We have introduced advanced signal decomposition methods for small-angle X-ray scattering (SAXS), known as EFA (evolving factor analysis) and REGALS (regularized alternating least squares), that are now used worldwide [JACS 2016, PNAS 2018, IUCrJ 2021]. Correlated motions in protein crystals can be rigorously investigated with our macromolecular diffuse X-ray scattering (mdx) software [Nature Comm 2020]. We have also introduced a customizable, high-accuracy cryo-EM micrograph filtering tool called MIFFI (micrograph filtering utilizing Fourier space information), based on a convolutional neural network (CNN) [J Struct Bio 2024].

Finally, in addition to developing hardware for high-pressure structural biology [Protein Sci 2022], we introduced the first in-line anoxic small-angle X-ray scattering (anSAXS) system at a major national synchrotron [JBC 2023]. Ando Lab software and scripts can be found at: https://github.com/ando-lab

Obtaining molecular level insight into the correlated motions that give rise to protein allostery is a fundamental goal of structural biology.
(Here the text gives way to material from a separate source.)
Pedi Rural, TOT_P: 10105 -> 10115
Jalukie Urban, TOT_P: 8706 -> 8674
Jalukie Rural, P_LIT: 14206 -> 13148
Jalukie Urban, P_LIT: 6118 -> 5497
Although few techniques are sensitive to such motions, they leave distinct fingerprints in diffuse scattering, a signal that appears faintly in the background of diffraction images from protein crystals. Extracting dynamic information from this signal has long been a holy grail of crystallography [Chem Rev 2017]. In 2020, we reported the first complete description of diffuse scattering from protein crystals [Nature Comm 2020]. Since, we have continued to develop diffuse scattering analysis as a structural biology technique [Nature Comm 2023, Meth Enz 2023, Acta D 2024]. With philanthropic support from Astera Institute, we are also building diffuse scattering infrastructure for the public [The Diffuse Project]. A description for the general community can be found in ACA RefleXions 2020 ("Thinking Outside of the Lattice," by N. Ando p. 7-10).
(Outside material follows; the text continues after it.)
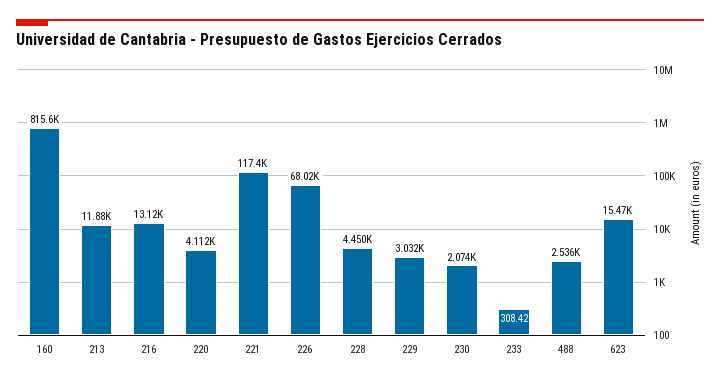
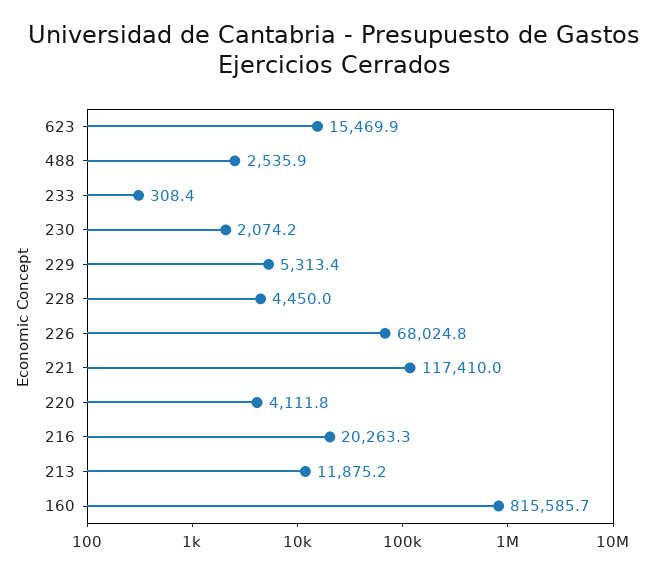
216: 13120 -> 20263.3
229: 3032 -> 5313.4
The evolution of enzymes is of fundamental interest to us because it provides a powerful window into the relationship between protein sequence, structure, function, and dynamics. As a lab, we have a special fascination with the evolutionary significance of metalloenzymes, proteins that use metal-containing cofactors to perform challenging - and often ancient - chemistry.
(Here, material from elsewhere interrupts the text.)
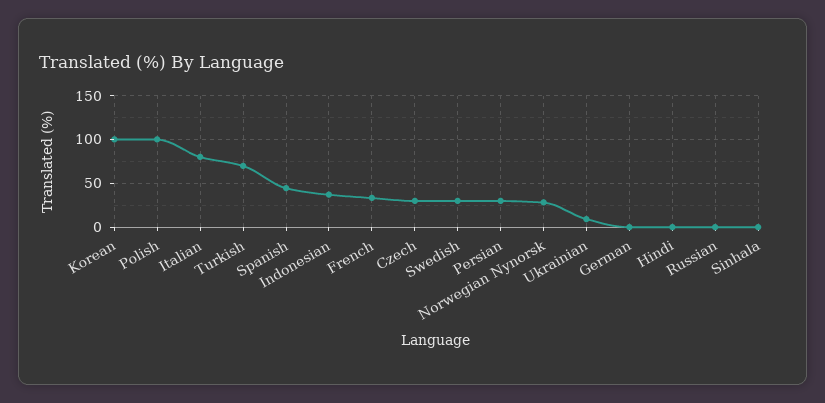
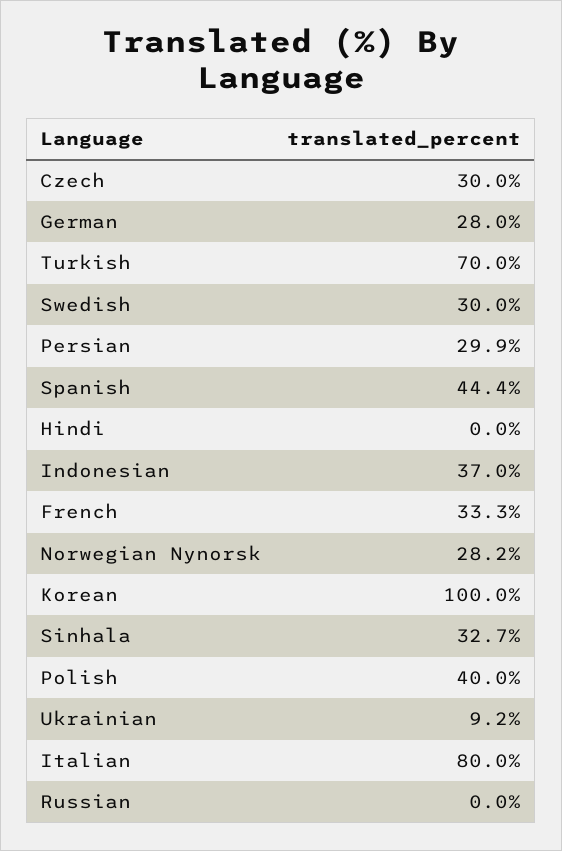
Polish: 100 -> 40
German: 0 -> 28
Sinhala: 0 -> 32.7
One such family is the ribonucleotide reductase (RNR) family, which is used by all DNA-based life and is thought to pre-date the oxygenation of the Earth. By incorporating structural data, we were able to infer the first phylogenetic tree of the full RNR family, providing a model for the evolution of allosteric mechanisms [Nature Comm 2019, Protein Sci 2022] and for how RNRs adapted to rising oxygen levels on Earth [eLife 2022]. Surprisingly, our findings suggest that early lifeforms incorporated oxygen into their biochemistry much earlier than previously thought.

With the advent of modern cryo-electron microscopy (cryo-EM), it has become conceivable to redefine a protein’s structure as the continuum of all conformations that it can sample under a given condition. This continuum, the so-called conformational landscape, is related to the free energy landscape, which describes the probability that a protein visits certain conformations and the possible pathways accessible to the protein.

In our latest work in this area, we developed methods to construct and directly compare the 2D conformational landscapes of an enzyme during various stages of turnover [Nature Comm 2025]. This analysis revealed how the substrate directly alters the conformational landscape such that a transiently catalytic conformation becomes accessible.

Flexible, multi-domain enzymes catalyze remarkable chemical transformations by moving either their cofactor or substrate over large distances. We have studied two such enzymes: (1) one, which performs three different reactions by moving its cofactor between three different active sites [PNAS 2023] and (2) another, which performs two sequential reactions in a single active site [Nature Chem 2024]. These studies demonstrate the power of combining SAXS, which provides a holistic view of conformational ensembles, with the single-particle or single-molecule perspectives of cryo-EM and Förster resonance transfer (FRET) spectroscopy.